Não lembro como aqui cheguei, mas cá estou. Moro num depósito de roupas. Que mesmo com tantas roupas ainda é frio. Lembro que meu nome começa com LUCI… Lúcia, talvez?  Lembro de gritos, espadas  de são Jorge usadas como armas de fogo, choro, recomendações divinas e rompimentos de cabeleiras vastas em mãos delicadas. Grilhões é uma palavra que me assombra. Acho que  eu era um arcanjo, embora agora tão pouco me diz o que seja ser ARCA?ANJO? Mas, cá estou. Meu corpanzil bate em tudo que me rodeia.

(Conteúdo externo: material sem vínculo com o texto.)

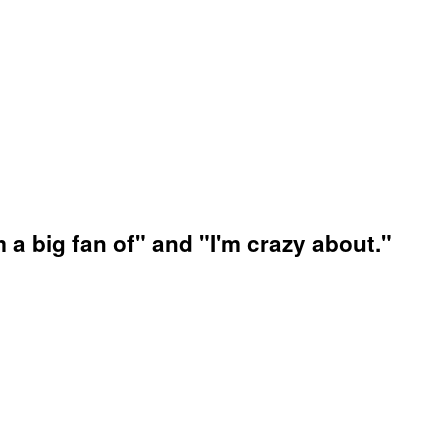
 a big fan of" and "I'm crazy about."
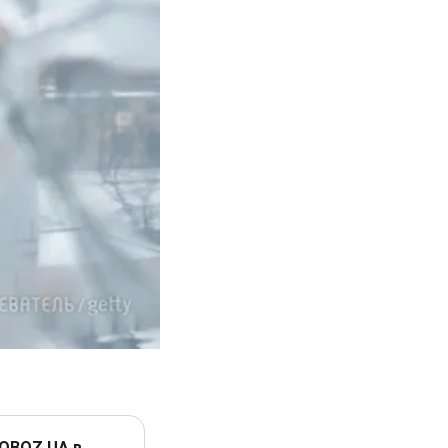
 OBOZ.UA в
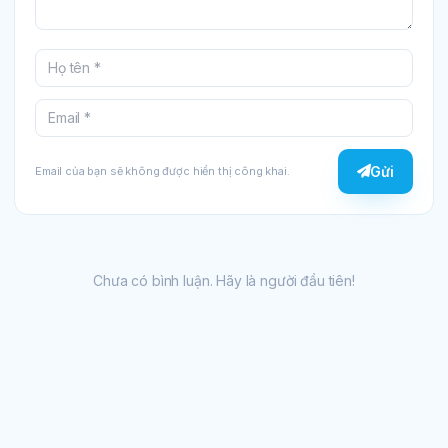
Gửi
Email của bạn sẽ không được hiển thị công khai.
Chưa có bình luận. Hãy là người đầu tiên!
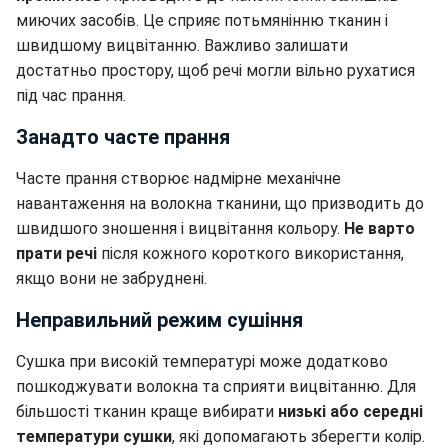
миючих засобів. Це сприяє потьмянінню тканин і
швидшому вицвітанню. Важливо залишати
достатньо простору, щоб речі могли вільно рухатися
під час прання.
Занадто часте прання
Часте прання створює надмірне механічне
навантаження на волокна тканини, що призводить до
швидшого зношення і вицвітання кольору.
Не варто
прати речі
після кожного короткого використання,
якщо вони не забруднені.
Неправильний режим сушіння
Сушка при високій температурі може додатково
пошкоджувати волокна та сприяти вицвітанню. Для
більшості тканин краще вибирати
низькі або середні
температури сушки
, які допомагають зберегти колір.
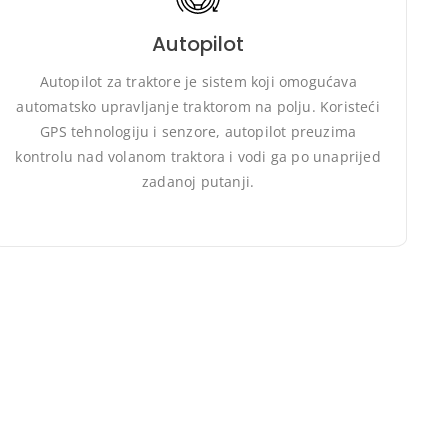
Autopilot
Sistem Sveaverken F100 je robustan i jednostavan za
korišćenje autopilot sistem koji može značajno
Autopilot za traktore je sistem koji omogućava
poboljšati efikasnost i produktivnost poljoprivrednih
automatsko upravljanje traktorom na polju. Koristeći
operacija. Njegova visoka preciznost, napredne
GPS tehnologiju i senzore, autopilot preuzima
funkcije i jednostavnost upotrebe čine ga vrednim
alatom za savremene poljoprivrednike.
kontrolu nad volanom traktora i vodi ga po unaprijed
zadanoj putanji.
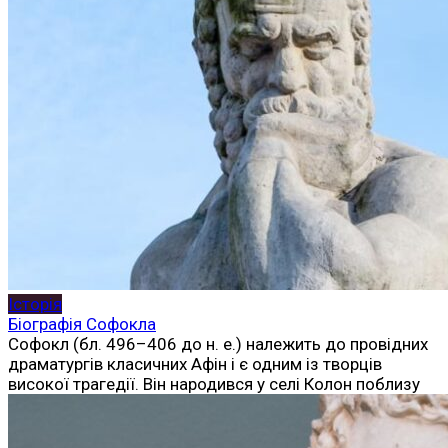
Історія
Біографія Софокла
Софокл (бл. 496–406 до н. е.) належить до провідних
драматургів класичних Афін і є одним із творців
високої трагедії. Він народився у селі Колон поблизу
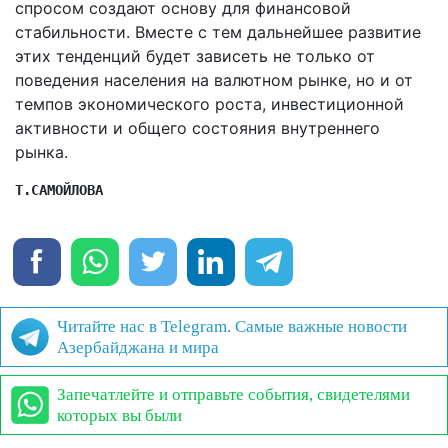
спросом создают основу для финансовой
стабильности. Вместе с тем дальнейшее развитие
этих тенденций будет зависеть не только от
поведения населения на валютном рынке, но и от
темпов экономического роста, инвестиционной
активности и общего состояния внутреннего
рынка.
Т.САМОЙЛОВА 
Читайте нас в Telegram. Самые важные новости
Азербайджана и мира
Запечатлейте и отправьте события, свидетелями
которых вы были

Estou sempre com os braços machucados, mas, acho que sempre estive. Eu era belo e esguio, disso me lembro. A vaidade era minha dama de acompanhamento. Agora,  tenho como parceiro o constrangimento e, como inimigo, o espelho. Pois sou tolo. A beleza nunca ruiu com a insatisfação ou com minha imperfeição herdada. Oh, a soberba que me cariou o flanco! Essa ainda divide a noite comigo, enquanto os cães sarnam a pele e os pelos. Não lembro como aqui cheguei, mas cá estou. E atarantado de amor pela dona e pelo dono desse local. A ela, quero proteger e dourar com planetas. A ele, quero destruir com o conhecimento de toda tristeza perecível. Ela me passa açúcar por baixo da porta. Ele me passa cachaça. Daí, meu corpanzil. Os amo com toda catástrofe que o amor enobrece. Só não lembro como aqui cheguei. Lembro que meu nome começa com LUCI…Lúcio, talvez?

Everton Cidade

Everton Luiz Cidade é poeta. Autor de Santo Pó/P, O Bonde Transmutóide e QuiÓ. É vocalista da banda Siléste.